Los autores explicaron su proyecto con el argumento de que ese sistema, la rotación por antigüedad, es el que se usa en la Corte Suprema de la provincia de Buenos Aires. Es cierto, pero hay matices decisivos y distintos. El artículo 162 de la Constitución bonaerense señala: “La Presidencia de la Corte Suprema de Justicia se turnará anualmente entre sus miembros, principiando por el de mayor edad”. El proyecto de Yacobitti y Ritondo mantiene el actual plazo de tres años para el mandato del presidente de la Corte Suprema de la Nación. En la corte bonaerense la rotación es anual. Son dos situaciones muy distintas. El torbellino interno de críticas fue tan intenso que el propio Ritondo dio un paso atrás. Solo seguirá firmando ese proyecto, aseguró, si es idéntico al de la provincia de Buenos Aires, no solo parecido. De todos modos, tampoco dio ninguna señal de que esté entusiasmado por el proyecto que firmó.
El proyecto no maravilló a los seguidores de Cristina Kirchner, que controlan los bloques parlamentarios del peronismo, ni a los principales líderes de Juntos por el Cambio. Por otro sendero, el proyecto también naufragó. Cabe preguntarse si el proyecto es constitucional. Es un poder del Estado el que se está metiendo en cuestiones muy internas de otro poder del Estado. La constitucionalidad de la iniciativa de Yacobitti y Ritondo es muy discutida, pero todos están de acuerdo en que carece de ética institucional.
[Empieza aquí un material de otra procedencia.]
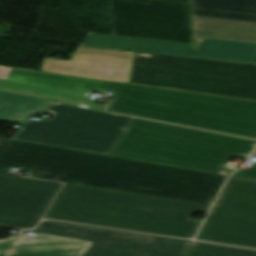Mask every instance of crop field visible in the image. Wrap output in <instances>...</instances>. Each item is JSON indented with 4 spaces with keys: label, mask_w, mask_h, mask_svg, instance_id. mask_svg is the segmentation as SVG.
<instances>
[{
    "label": "crop field",
    "mask_w": 256,
    "mask_h": 256,
    "mask_svg": "<svg viewBox=\"0 0 256 256\" xmlns=\"http://www.w3.org/2000/svg\"><path fill=\"white\" fill-rule=\"evenodd\" d=\"M10 166L31 172L32 178L208 204L225 179V176L0 138V173Z\"/></svg>",
    "instance_id": "1"
},
{
    "label": "crop field",
    "mask_w": 256,
    "mask_h": 256,
    "mask_svg": "<svg viewBox=\"0 0 256 256\" xmlns=\"http://www.w3.org/2000/svg\"><path fill=\"white\" fill-rule=\"evenodd\" d=\"M209 207L65 184L44 218L191 239Z\"/></svg>",
    "instance_id": "2"
},
{
    "label": "crop field",
    "mask_w": 256,
    "mask_h": 256,
    "mask_svg": "<svg viewBox=\"0 0 256 256\" xmlns=\"http://www.w3.org/2000/svg\"><path fill=\"white\" fill-rule=\"evenodd\" d=\"M108 111L256 139V102L112 82Z\"/></svg>",
    "instance_id": "3"
},
{
    "label": "crop field",
    "mask_w": 256,
    "mask_h": 256,
    "mask_svg": "<svg viewBox=\"0 0 256 256\" xmlns=\"http://www.w3.org/2000/svg\"><path fill=\"white\" fill-rule=\"evenodd\" d=\"M255 148L253 140L133 118L109 154L229 175L230 158Z\"/></svg>",
    "instance_id": "4"
},
{
    "label": "crop field",
    "mask_w": 256,
    "mask_h": 256,
    "mask_svg": "<svg viewBox=\"0 0 256 256\" xmlns=\"http://www.w3.org/2000/svg\"><path fill=\"white\" fill-rule=\"evenodd\" d=\"M129 83L256 100V65L135 52Z\"/></svg>",
    "instance_id": "5"
},
{
    "label": "crop field",
    "mask_w": 256,
    "mask_h": 256,
    "mask_svg": "<svg viewBox=\"0 0 256 256\" xmlns=\"http://www.w3.org/2000/svg\"><path fill=\"white\" fill-rule=\"evenodd\" d=\"M50 121L26 122L14 139L108 154L131 117L52 104Z\"/></svg>",
    "instance_id": "6"
},
{
    "label": "crop field",
    "mask_w": 256,
    "mask_h": 256,
    "mask_svg": "<svg viewBox=\"0 0 256 256\" xmlns=\"http://www.w3.org/2000/svg\"><path fill=\"white\" fill-rule=\"evenodd\" d=\"M113 34L191 44L190 4L162 0H110Z\"/></svg>",
    "instance_id": "7"
},
{
    "label": "crop field",
    "mask_w": 256,
    "mask_h": 256,
    "mask_svg": "<svg viewBox=\"0 0 256 256\" xmlns=\"http://www.w3.org/2000/svg\"><path fill=\"white\" fill-rule=\"evenodd\" d=\"M196 239L256 248V181L230 177Z\"/></svg>",
    "instance_id": "8"
},
{
    "label": "crop field",
    "mask_w": 256,
    "mask_h": 256,
    "mask_svg": "<svg viewBox=\"0 0 256 256\" xmlns=\"http://www.w3.org/2000/svg\"><path fill=\"white\" fill-rule=\"evenodd\" d=\"M36 232L95 241L84 256H183L192 242L55 221Z\"/></svg>",
    "instance_id": "9"
},
{
    "label": "crop field",
    "mask_w": 256,
    "mask_h": 256,
    "mask_svg": "<svg viewBox=\"0 0 256 256\" xmlns=\"http://www.w3.org/2000/svg\"><path fill=\"white\" fill-rule=\"evenodd\" d=\"M110 81L0 66V91L104 111L88 100L90 91L106 92Z\"/></svg>",
    "instance_id": "10"
},
{
    "label": "crop field",
    "mask_w": 256,
    "mask_h": 256,
    "mask_svg": "<svg viewBox=\"0 0 256 256\" xmlns=\"http://www.w3.org/2000/svg\"><path fill=\"white\" fill-rule=\"evenodd\" d=\"M194 35L256 42V0H191Z\"/></svg>",
    "instance_id": "11"
},
{
    "label": "crop field",
    "mask_w": 256,
    "mask_h": 256,
    "mask_svg": "<svg viewBox=\"0 0 256 256\" xmlns=\"http://www.w3.org/2000/svg\"><path fill=\"white\" fill-rule=\"evenodd\" d=\"M61 183L0 174V224L33 228Z\"/></svg>",
    "instance_id": "12"
},
{
    "label": "crop field",
    "mask_w": 256,
    "mask_h": 256,
    "mask_svg": "<svg viewBox=\"0 0 256 256\" xmlns=\"http://www.w3.org/2000/svg\"><path fill=\"white\" fill-rule=\"evenodd\" d=\"M133 54L79 47L70 61L43 58L42 71L128 83Z\"/></svg>",
    "instance_id": "13"
},
{
    "label": "crop field",
    "mask_w": 256,
    "mask_h": 256,
    "mask_svg": "<svg viewBox=\"0 0 256 256\" xmlns=\"http://www.w3.org/2000/svg\"><path fill=\"white\" fill-rule=\"evenodd\" d=\"M93 242L39 233L0 240V256H82Z\"/></svg>",
    "instance_id": "14"
},
{
    "label": "crop field",
    "mask_w": 256,
    "mask_h": 256,
    "mask_svg": "<svg viewBox=\"0 0 256 256\" xmlns=\"http://www.w3.org/2000/svg\"><path fill=\"white\" fill-rule=\"evenodd\" d=\"M81 45L194 57L193 45L88 33Z\"/></svg>",
    "instance_id": "15"
},
{
    "label": "crop field",
    "mask_w": 256,
    "mask_h": 256,
    "mask_svg": "<svg viewBox=\"0 0 256 256\" xmlns=\"http://www.w3.org/2000/svg\"><path fill=\"white\" fill-rule=\"evenodd\" d=\"M195 44L197 58L252 63L256 55L255 43L204 38Z\"/></svg>",
    "instance_id": "16"
},
{
    "label": "crop field",
    "mask_w": 256,
    "mask_h": 256,
    "mask_svg": "<svg viewBox=\"0 0 256 256\" xmlns=\"http://www.w3.org/2000/svg\"><path fill=\"white\" fill-rule=\"evenodd\" d=\"M49 103L0 92V120L23 123L32 112L44 111Z\"/></svg>",
    "instance_id": "17"
},
{
    "label": "crop field",
    "mask_w": 256,
    "mask_h": 256,
    "mask_svg": "<svg viewBox=\"0 0 256 256\" xmlns=\"http://www.w3.org/2000/svg\"><path fill=\"white\" fill-rule=\"evenodd\" d=\"M185 256H256V250L194 242Z\"/></svg>",
    "instance_id": "18"
},
{
    "label": "crop field",
    "mask_w": 256,
    "mask_h": 256,
    "mask_svg": "<svg viewBox=\"0 0 256 256\" xmlns=\"http://www.w3.org/2000/svg\"><path fill=\"white\" fill-rule=\"evenodd\" d=\"M252 155L256 156V151ZM233 176L256 179V166L247 169L239 168Z\"/></svg>",
    "instance_id": "19"
},
{
    "label": "crop field",
    "mask_w": 256,
    "mask_h": 256,
    "mask_svg": "<svg viewBox=\"0 0 256 256\" xmlns=\"http://www.w3.org/2000/svg\"><path fill=\"white\" fill-rule=\"evenodd\" d=\"M253 63H256V57H255V60H254V62Z\"/></svg>",
    "instance_id": "20"
}]
</instances>
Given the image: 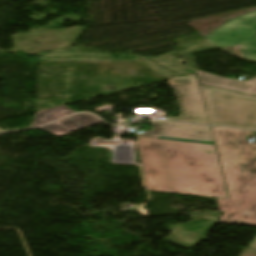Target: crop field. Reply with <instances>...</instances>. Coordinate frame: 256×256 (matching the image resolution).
<instances>
[{"label": "crop field", "instance_id": "crop-field-6", "mask_svg": "<svg viewBox=\"0 0 256 256\" xmlns=\"http://www.w3.org/2000/svg\"><path fill=\"white\" fill-rule=\"evenodd\" d=\"M140 137L149 138H174L184 140L200 141V143L213 144L209 127L190 125V124H179L169 122H153V130L138 134Z\"/></svg>", "mask_w": 256, "mask_h": 256}, {"label": "crop field", "instance_id": "crop-field-4", "mask_svg": "<svg viewBox=\"0 0 256 256\" xmlns=\"http://www.w3.org/2000/svg\"><path fill=\"white\" fill-rule=\"evenodd\" d=\"M204 38L217 47L236 48L244 58L256 60V11L229 20Z\"/></svg>", "mask_w": 256, "mask_h": 256}, {"label": "crop field", "instance_id": "crop-field-3", "mask_svg": "<svg viewBox=\"0 0 256 256\" xmlns=\"http://www.w3.org/2000/svg\"><path fill=\"white\" fill-rule=\"evenodd\" d=\"M201 88L211 125L256 130V97Z\"/></svg>", "mask_w": 256, "mask_h": 256}, {"label": "crop field", "instance_id": "crop-field-10", "mask_svg": "<svg viewBox=\"0 0 256 256\" xmlns=\"http://www.w3.org/2000/svg\"><path fill=\"white\" fill-rule=\"evenodd\" d=\"M249 246L256 249V238L252 241V243Z\"/></svg>", "mask_w": 256, "mask_h": 256}, {"label": "crop field", "instance_id": "crop-field-8", "mask_svg": "<svg viewBox=\"0 0 256 256\" xmlns=\"http://www.w3.org/2000/svg\"><path fill=\"white\" fill-rule=\"evenodd\" d=\"M98 122L101 121L92 115L76 114L37 129L59 136Z\"/></svg>", "mask_w": 256, "mask_h": 256}, {"label": "crop field", "instance_id": "crop-field-5", "mask_svg": "<svg viewBox=\"0 0 256 256\" xmlns=\"http://www.w3.org/2000/svg\"><path fill=\"white\" fill-rule=\"evenodd\" d=\"M168 82L176 92L182 113L171 120L208 124L196 76L181 77Z\"/></svg>", "mask_w": 256, "mask_h": 256}, {"label": "crop field", "instance_id": "crop-field-2", "mask_svg": "<svg viewBox=\"0 0 256 256\" xmlns=\"http://www.w3.org/2000/svg\"><path fill=\"white\" fill-rule=\"evenodd\" d=\"M211 129L230 198H217L219 222L256 225V146L242 144L248 131Z\"/></svg>", "mask_w": 256, "mask_h": 256}, {"label": "crop field", "instance_id": "crop-field-1", "mask_svg": "<svg viewBox=\"0 0 256 256\" xmlns=\"http://www.w3.org/2000/svg\"><path fill=\"white\" fill-rule=\"evenodd\" d=\"M147 190L227 198L214 146L137 137Z\"/></svg>", "mask_w": 256, "mask_h": 256}, {"label": "crop field", "instance_id": "crop-field-7", "mask_svg": "<svg viewBox=\"0 0 256 256\" xmlns=\"http://www.w3.org/2000/svg\"><path fill=\"white\" fill-rule=\"evenodd\" d=\"M199 83L202 85L214 86L229 89L236 92L256 95V77L250 81H238L227 78L218 77L212 74L200 72L196 70Z\"/></svg>", "mask_w": 256, "mask_h": 256}, {"label": "crop field", "instance_id": "crop-field-9", "mask_svg": "<svg viewBox=\"0 0 256 256\" xmlns=\"http://www.w3.org/2000/svg\"><path fill=\"white\" fill-rule=\"evenodd\" d=\"M70 113H74V111L65 106L38 112L35 114L31 127L55 120Z\"/></svg>", "mask_w": 256, "mask_h": 256}]
</instances>
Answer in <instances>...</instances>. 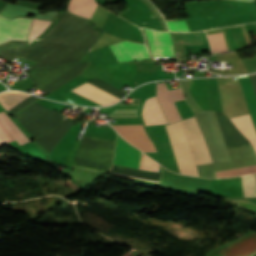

El hecho más condenable es que sean expresiones de la oposición las que cometen los mismos pecados que el oficialismo. No puede ser Nosiglia el que lleve de la nariz a toda la oposición y su estrategia. No puede ser la oposición la que hurgue en la situación de los jueces cuando, al mismo tiempo, critica al gobierno por nombrar jueces propios. Toda crítica necesita de autoridad moral.